In severe attacks, companies are still usually in triage and response mode — where sufficient details are not yet known, Fox said. That could potentially lead to misreported information, he said.

In general, though, “more transparency will lead to more accountability and investment in proper protections within organizations,” Fox said.

If the rules are adopted, and businesses end up in a “scramble to validate their posture,” many will realize that “their security solutions are underperforming,” said Davis McCarthy, principal security researcher at cloud-native network security services firm Valtix.

“Companies will want to offload their risk,” McCarthy said, which could further accelerate the shift to cloud platforms that take responsibility for securing hardware infrastructure.

Another notable component of the proposed rules is a section that would require the disclosure of any board member who has expertise in cybersecurity. That would potentially highlight whether a company’s board “has the right people doing the job,” McCarthy said.

‘About time’

All in all, the adoption of these rules should have a positive effect on cybersecurity as a whole, executives said.

Without a doubt, “increased reporting on cyber posture and what companies are using for risk management will drive additional investment in this area,” said Padraic O’Reilly, cofounder of cyber risk management firm CyberSaint.

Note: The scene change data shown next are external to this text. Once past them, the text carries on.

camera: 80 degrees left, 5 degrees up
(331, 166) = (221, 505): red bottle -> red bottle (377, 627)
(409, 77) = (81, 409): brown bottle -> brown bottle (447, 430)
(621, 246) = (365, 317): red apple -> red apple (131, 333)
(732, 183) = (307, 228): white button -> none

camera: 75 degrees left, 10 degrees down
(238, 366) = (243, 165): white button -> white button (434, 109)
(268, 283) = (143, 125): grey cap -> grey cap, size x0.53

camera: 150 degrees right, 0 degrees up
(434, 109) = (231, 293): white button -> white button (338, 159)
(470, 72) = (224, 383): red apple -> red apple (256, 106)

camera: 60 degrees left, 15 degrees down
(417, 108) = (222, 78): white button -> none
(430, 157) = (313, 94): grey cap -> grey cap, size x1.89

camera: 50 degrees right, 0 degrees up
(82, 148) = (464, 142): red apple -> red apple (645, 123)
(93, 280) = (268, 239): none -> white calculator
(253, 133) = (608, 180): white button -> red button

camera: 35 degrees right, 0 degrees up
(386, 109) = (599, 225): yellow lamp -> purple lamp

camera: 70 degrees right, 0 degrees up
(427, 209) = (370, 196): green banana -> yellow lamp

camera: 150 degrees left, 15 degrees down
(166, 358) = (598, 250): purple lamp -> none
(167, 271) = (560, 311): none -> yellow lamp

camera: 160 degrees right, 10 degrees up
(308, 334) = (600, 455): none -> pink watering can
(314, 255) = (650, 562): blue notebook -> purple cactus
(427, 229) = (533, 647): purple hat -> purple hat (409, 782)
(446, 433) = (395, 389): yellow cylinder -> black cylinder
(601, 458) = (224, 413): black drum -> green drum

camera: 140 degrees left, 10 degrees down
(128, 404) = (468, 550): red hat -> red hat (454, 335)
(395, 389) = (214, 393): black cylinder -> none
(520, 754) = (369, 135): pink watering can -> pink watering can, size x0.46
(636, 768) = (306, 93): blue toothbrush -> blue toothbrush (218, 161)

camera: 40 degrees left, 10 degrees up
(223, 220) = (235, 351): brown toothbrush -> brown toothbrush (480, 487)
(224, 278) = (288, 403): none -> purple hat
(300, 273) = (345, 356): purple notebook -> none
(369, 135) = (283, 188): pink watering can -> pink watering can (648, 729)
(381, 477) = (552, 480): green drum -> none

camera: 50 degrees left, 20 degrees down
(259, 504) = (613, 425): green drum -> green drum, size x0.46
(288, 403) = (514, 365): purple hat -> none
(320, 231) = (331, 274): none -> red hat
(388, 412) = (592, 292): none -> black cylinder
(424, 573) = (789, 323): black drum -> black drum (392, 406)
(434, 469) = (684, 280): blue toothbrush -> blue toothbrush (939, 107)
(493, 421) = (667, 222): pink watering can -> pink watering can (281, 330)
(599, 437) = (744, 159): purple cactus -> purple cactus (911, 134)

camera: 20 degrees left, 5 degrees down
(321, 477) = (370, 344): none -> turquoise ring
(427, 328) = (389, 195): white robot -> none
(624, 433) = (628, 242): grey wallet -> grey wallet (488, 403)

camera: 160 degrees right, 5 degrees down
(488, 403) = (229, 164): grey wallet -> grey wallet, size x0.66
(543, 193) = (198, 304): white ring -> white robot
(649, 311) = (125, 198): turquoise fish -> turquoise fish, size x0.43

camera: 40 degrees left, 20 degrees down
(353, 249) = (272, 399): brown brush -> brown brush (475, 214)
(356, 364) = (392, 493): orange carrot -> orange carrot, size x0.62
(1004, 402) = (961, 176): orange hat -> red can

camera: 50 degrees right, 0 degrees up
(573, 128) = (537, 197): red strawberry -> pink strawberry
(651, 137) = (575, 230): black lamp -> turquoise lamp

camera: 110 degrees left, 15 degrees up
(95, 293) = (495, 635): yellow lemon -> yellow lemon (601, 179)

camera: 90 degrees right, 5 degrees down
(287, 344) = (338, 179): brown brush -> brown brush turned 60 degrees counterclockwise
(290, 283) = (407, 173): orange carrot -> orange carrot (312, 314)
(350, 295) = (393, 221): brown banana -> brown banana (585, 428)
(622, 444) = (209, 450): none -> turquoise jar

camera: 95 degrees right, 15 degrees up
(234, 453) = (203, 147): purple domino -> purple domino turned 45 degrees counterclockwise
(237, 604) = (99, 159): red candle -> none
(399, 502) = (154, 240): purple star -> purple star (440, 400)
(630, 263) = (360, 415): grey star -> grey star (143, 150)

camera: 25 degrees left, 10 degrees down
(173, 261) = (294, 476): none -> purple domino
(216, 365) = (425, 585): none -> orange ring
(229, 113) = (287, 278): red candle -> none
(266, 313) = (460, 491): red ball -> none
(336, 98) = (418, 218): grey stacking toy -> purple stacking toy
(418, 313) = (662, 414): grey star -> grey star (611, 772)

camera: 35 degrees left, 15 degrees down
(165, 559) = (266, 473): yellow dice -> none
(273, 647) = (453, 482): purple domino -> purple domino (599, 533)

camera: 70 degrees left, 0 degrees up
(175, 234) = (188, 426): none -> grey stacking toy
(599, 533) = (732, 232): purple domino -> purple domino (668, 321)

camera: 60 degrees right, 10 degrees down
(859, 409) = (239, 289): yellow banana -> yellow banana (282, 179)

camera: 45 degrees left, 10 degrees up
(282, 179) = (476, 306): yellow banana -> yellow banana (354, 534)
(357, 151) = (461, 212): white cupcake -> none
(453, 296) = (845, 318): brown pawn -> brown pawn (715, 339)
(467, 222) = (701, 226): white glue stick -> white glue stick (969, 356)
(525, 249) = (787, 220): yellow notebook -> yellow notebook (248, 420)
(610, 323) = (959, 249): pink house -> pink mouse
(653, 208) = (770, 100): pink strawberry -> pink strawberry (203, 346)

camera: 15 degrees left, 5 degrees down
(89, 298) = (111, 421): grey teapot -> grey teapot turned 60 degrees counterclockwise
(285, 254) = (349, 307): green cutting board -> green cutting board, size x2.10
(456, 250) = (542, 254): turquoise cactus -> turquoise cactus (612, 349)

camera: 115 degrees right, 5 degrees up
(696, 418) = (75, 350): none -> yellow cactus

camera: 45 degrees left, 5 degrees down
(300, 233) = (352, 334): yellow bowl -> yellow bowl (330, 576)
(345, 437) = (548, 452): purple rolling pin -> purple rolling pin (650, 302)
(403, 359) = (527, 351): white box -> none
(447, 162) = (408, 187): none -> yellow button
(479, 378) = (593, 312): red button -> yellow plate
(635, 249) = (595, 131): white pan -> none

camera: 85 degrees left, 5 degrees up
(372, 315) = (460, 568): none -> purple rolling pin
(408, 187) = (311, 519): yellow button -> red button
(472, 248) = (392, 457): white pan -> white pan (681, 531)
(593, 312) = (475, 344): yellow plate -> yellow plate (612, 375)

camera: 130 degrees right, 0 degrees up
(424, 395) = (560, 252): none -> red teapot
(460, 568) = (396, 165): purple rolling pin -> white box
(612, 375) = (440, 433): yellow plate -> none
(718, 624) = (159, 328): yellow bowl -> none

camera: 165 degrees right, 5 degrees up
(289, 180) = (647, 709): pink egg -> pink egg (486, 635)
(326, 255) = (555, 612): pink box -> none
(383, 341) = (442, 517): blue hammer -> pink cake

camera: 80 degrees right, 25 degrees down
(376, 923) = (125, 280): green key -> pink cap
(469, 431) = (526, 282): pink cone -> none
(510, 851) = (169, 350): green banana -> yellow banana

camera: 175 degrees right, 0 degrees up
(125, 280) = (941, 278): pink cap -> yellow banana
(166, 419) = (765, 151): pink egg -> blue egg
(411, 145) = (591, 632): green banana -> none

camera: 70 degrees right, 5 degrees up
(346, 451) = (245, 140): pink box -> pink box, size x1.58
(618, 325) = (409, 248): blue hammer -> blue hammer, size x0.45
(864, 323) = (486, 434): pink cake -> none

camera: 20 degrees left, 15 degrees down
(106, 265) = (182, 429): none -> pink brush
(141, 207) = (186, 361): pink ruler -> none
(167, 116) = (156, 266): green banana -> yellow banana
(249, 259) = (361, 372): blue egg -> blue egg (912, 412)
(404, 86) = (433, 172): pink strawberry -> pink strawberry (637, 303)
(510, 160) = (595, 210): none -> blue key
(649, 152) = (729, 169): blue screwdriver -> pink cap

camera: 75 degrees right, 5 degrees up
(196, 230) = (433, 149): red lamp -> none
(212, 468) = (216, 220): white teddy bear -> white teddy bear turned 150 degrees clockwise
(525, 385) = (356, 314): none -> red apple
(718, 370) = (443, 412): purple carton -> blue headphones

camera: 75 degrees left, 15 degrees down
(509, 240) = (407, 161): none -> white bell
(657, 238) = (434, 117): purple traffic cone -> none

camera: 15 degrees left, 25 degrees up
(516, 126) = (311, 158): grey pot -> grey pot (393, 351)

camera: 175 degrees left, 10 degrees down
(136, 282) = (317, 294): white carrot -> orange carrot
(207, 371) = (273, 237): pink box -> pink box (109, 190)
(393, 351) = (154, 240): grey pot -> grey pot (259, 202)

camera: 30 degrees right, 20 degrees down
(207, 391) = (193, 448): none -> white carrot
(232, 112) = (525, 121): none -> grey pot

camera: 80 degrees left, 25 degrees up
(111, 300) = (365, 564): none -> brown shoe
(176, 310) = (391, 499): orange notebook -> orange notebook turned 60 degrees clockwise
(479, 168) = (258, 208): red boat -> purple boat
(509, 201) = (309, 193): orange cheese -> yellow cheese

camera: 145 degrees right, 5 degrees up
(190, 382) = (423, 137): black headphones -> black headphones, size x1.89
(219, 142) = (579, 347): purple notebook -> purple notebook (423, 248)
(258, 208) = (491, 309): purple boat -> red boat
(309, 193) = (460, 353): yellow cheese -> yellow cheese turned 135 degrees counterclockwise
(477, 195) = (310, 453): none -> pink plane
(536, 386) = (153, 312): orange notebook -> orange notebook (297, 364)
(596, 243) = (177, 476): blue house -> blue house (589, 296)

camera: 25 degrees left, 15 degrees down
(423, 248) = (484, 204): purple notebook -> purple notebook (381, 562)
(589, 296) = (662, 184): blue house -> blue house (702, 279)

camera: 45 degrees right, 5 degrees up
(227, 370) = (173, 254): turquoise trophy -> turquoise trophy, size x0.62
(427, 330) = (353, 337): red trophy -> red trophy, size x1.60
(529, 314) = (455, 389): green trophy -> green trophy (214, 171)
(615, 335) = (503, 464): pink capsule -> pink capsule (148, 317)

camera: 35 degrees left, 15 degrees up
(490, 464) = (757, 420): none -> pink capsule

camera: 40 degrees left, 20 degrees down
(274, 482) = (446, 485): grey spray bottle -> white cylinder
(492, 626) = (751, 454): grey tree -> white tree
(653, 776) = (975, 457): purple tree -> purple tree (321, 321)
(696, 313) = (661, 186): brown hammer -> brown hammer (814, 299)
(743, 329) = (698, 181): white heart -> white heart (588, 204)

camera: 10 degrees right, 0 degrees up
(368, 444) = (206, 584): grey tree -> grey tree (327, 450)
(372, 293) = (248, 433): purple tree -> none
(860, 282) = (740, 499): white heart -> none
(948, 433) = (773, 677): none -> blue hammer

And “it’s about time,” said Alberto Yepez, cofounder and managing director at venture firm Forgepoint Capital — given the many indications that overall security posture among businesses is headed in the wrong direction.

For instance, 83% of organizations experienced a successful email-based phishing attack in 2021, versus 57% the year before, according to Proofpoint. Meanwhile, data leaks related to ransomware surged 82% in 2021 compared to 2020, CrowdStrike data shows.

Hopefully, with the new cyberattack disclosure requirements proposed by the SEC, “this is the beginning of a tsunami of change in corporate governance,” Yepez said.